Potensi Besar, Saatnya Masuk Pasar Teh

Potensi Besar, Saatnya Masuk Pasar Teh

Terdapat fakta mengejutkan dari produksi teh di Indonesia. Meski pasarnya punya potensi yang sangat besar, namun produksi teh terus mengalami penurunan tiap tahunnya.

“Produksi teh pada 2015 sebesar 130 ribu ton. Volume produksi itu jauh lebih rendah dari produksi teh 10 tahun lalu mencapai 166 ribu ton. Tiap tahun ada penurunan produksi teh rata-rata 30 ribu ton,” ujar Sekretaris Eksekutif Asosiasi Teh Indonesia (ATI) Atik Darmadi baru-baru ini.

Pangsa pasar teh dalam negeri sendiri masih memiliki potensi yang sangat besar dan belum tergarap sepenuhnya. Sementara itu, ekspor teh ke mancanegara juga terus berkembang meski harus melalui persyaratan ketat dari negara tujuan ekspor.

Di tahun ini, produksi teh nasional saja diperkirakan masih sama tahun lalu yakni 130 ribu ton. Namun, hingga akhir Agustus 2016, baru 80% tercapai, dan diharapkan pada September-Desember nanti, produksi teh bisa meningkat sehingga minimal sama dengan tahun lalu.

Atik bilang, dampak penurunan produksi teh mulai terasa. Saat ini ekspor teh dalam bentuk bubuk hanya sekitar 65 ribu ton hingga 70 ribu ton dari total produksi teh tahun lalu. Sementara itu, sisanya diolah dan digunakan dalam negeri.

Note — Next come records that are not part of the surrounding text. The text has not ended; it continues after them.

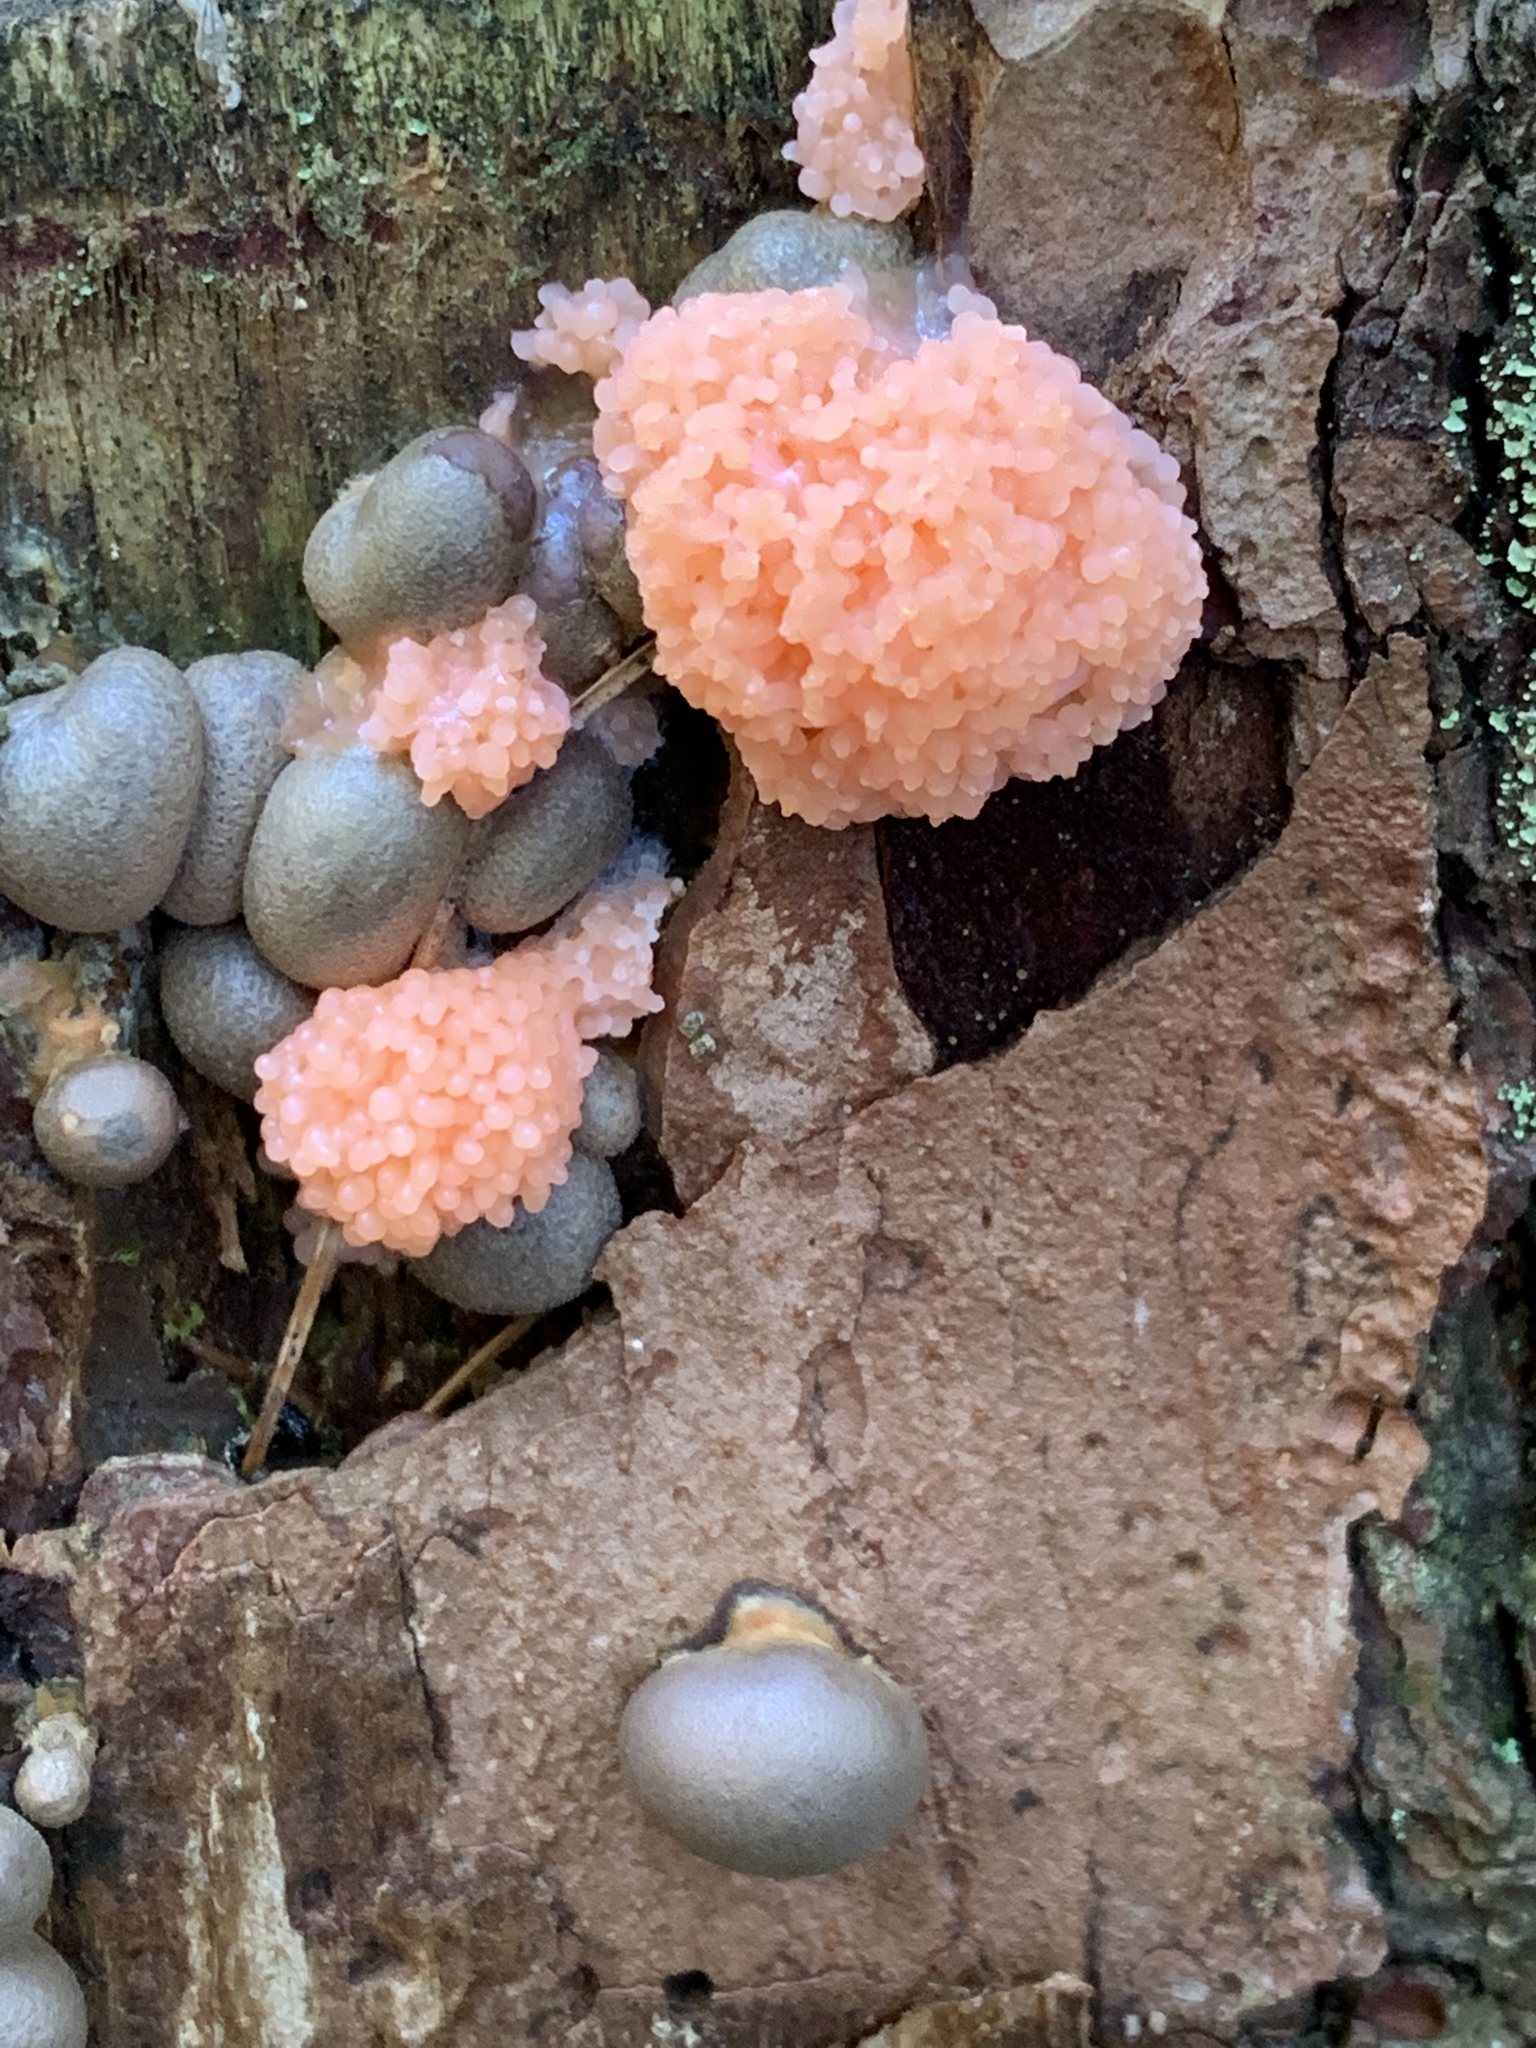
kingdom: Protozoa
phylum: Mycetozoa
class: Myxomycetes
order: Cribrariales
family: Tubiferaceae
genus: Tubifera
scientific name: Tubifera ferruginosa
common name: Red raspberry slime mold
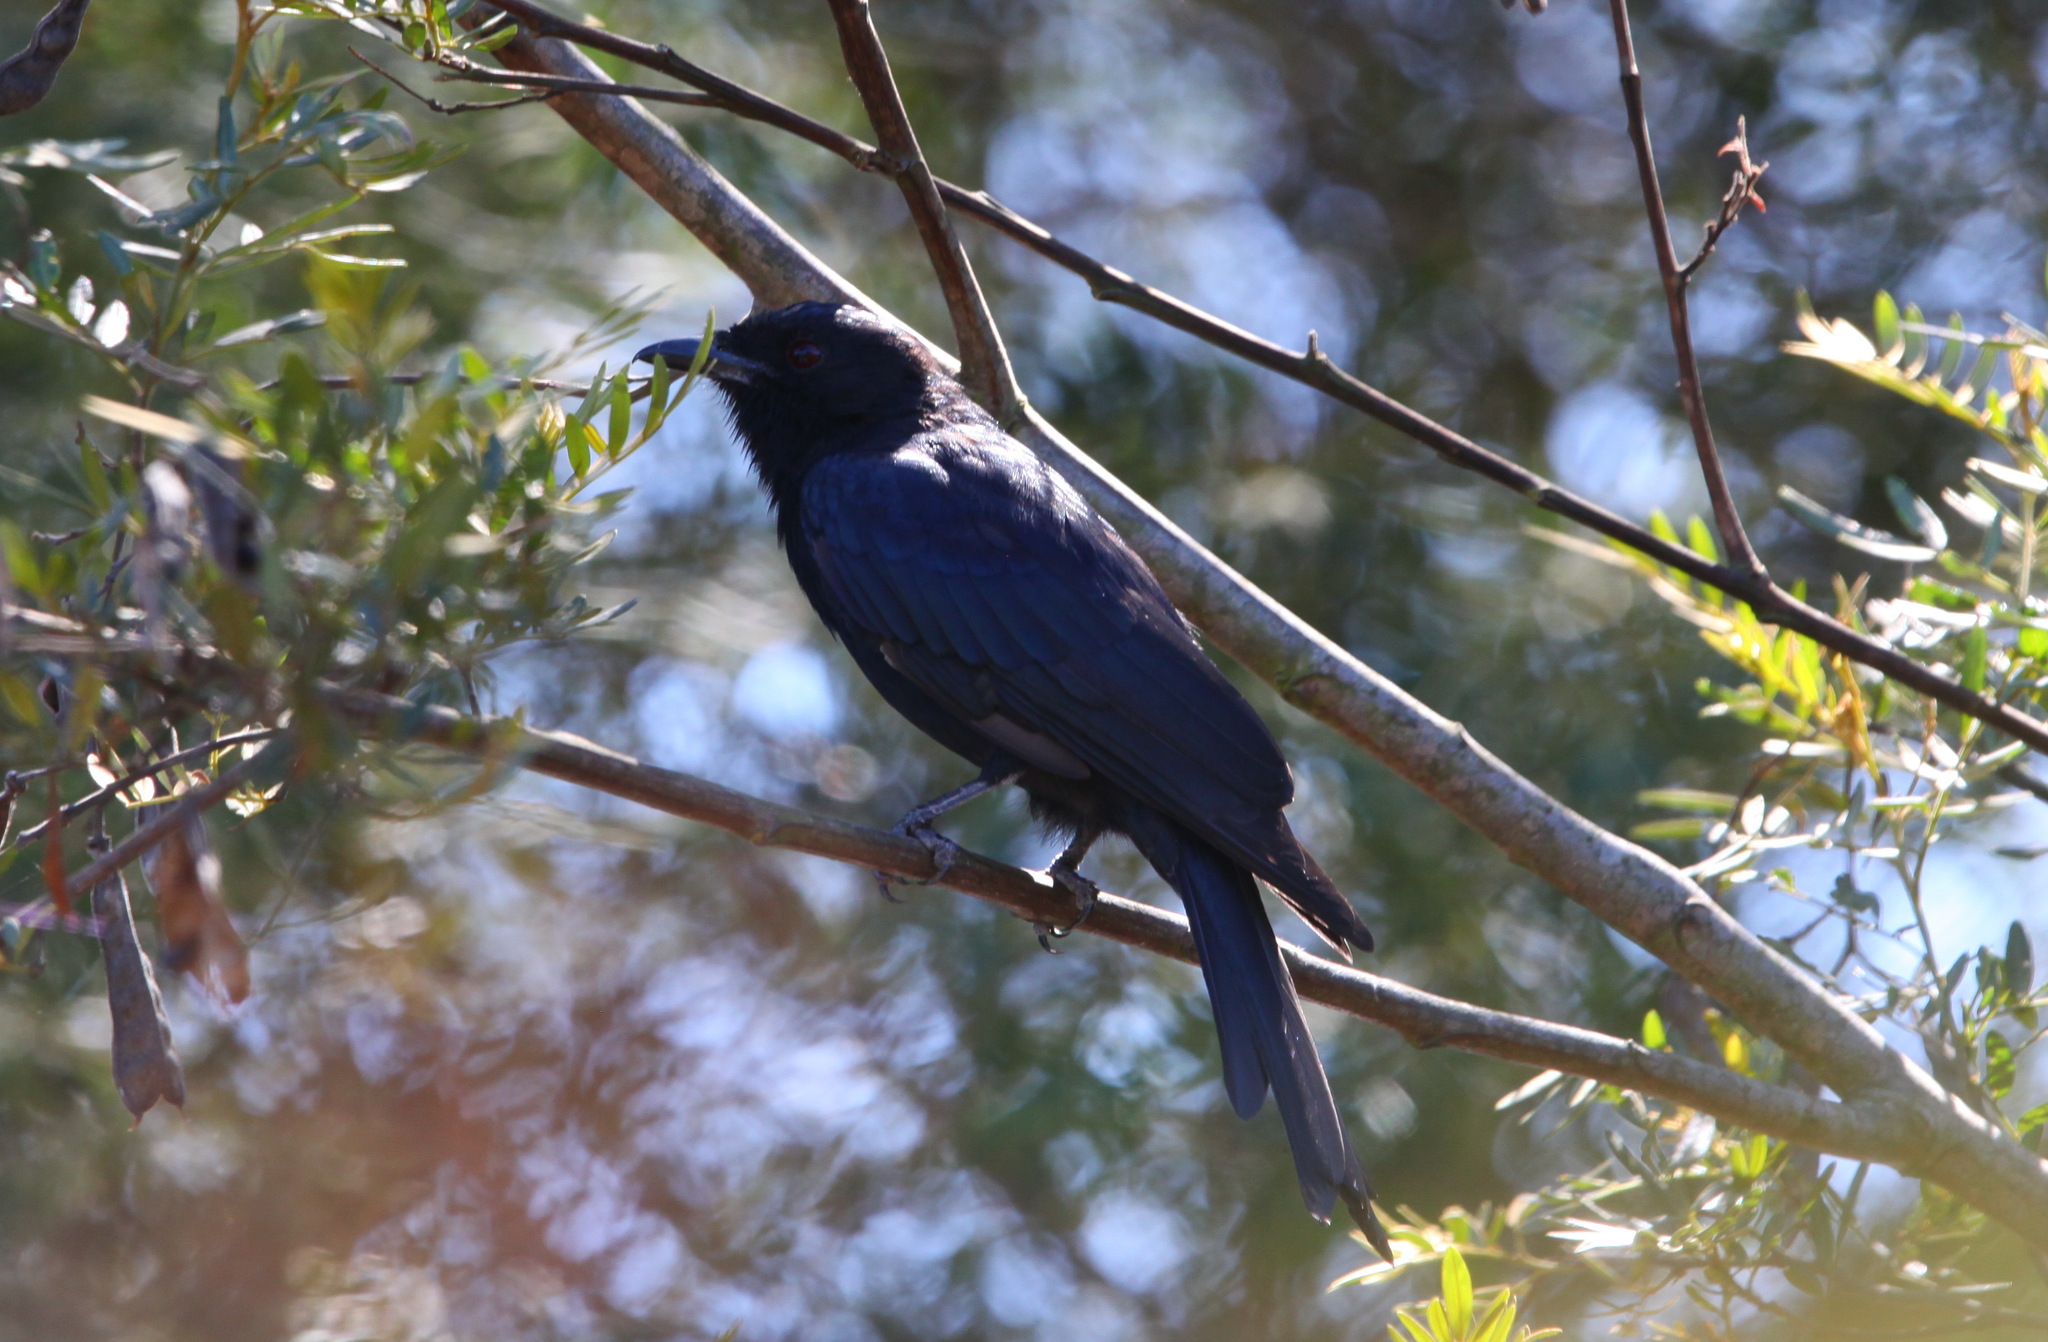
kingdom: Animalia
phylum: Chordata
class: Aves
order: Passeriformes
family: Dicruridae
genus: Dicrurus
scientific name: Dicrurus adsimilis
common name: Fork-tailed drongo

Volume ekspor ini jauh lebih rendah dari 10 tahun lalu mencapai 100 ribu ton teh. Selain itu, volume impor teh juga sempat naik hingga 24 ribu ton, namun setelah ada kenaikan Bea Masuk (BK) teh dari 5% menjadi 20% baru terjadi penurunan menjadi 12 ribu ton impor teh tahun lalu.

Atik mengatakan, berdasar data ATI, penjualan produk teh yang sudah diolah di dalam negeri mencapai rata-rata Rp 10 triliun setiap tahun. Sementara penjualan teh ekspor dalam bentuk bubuk hanya sekitar Rp 2 triliun.

“Di dalam negeri, teh diolah lagi menjadi berbagai jenis makanan dan minuman, sementara kalau ke luar negeri hanya diekspor dalam bentuk bubuk saja,” pungkasnya.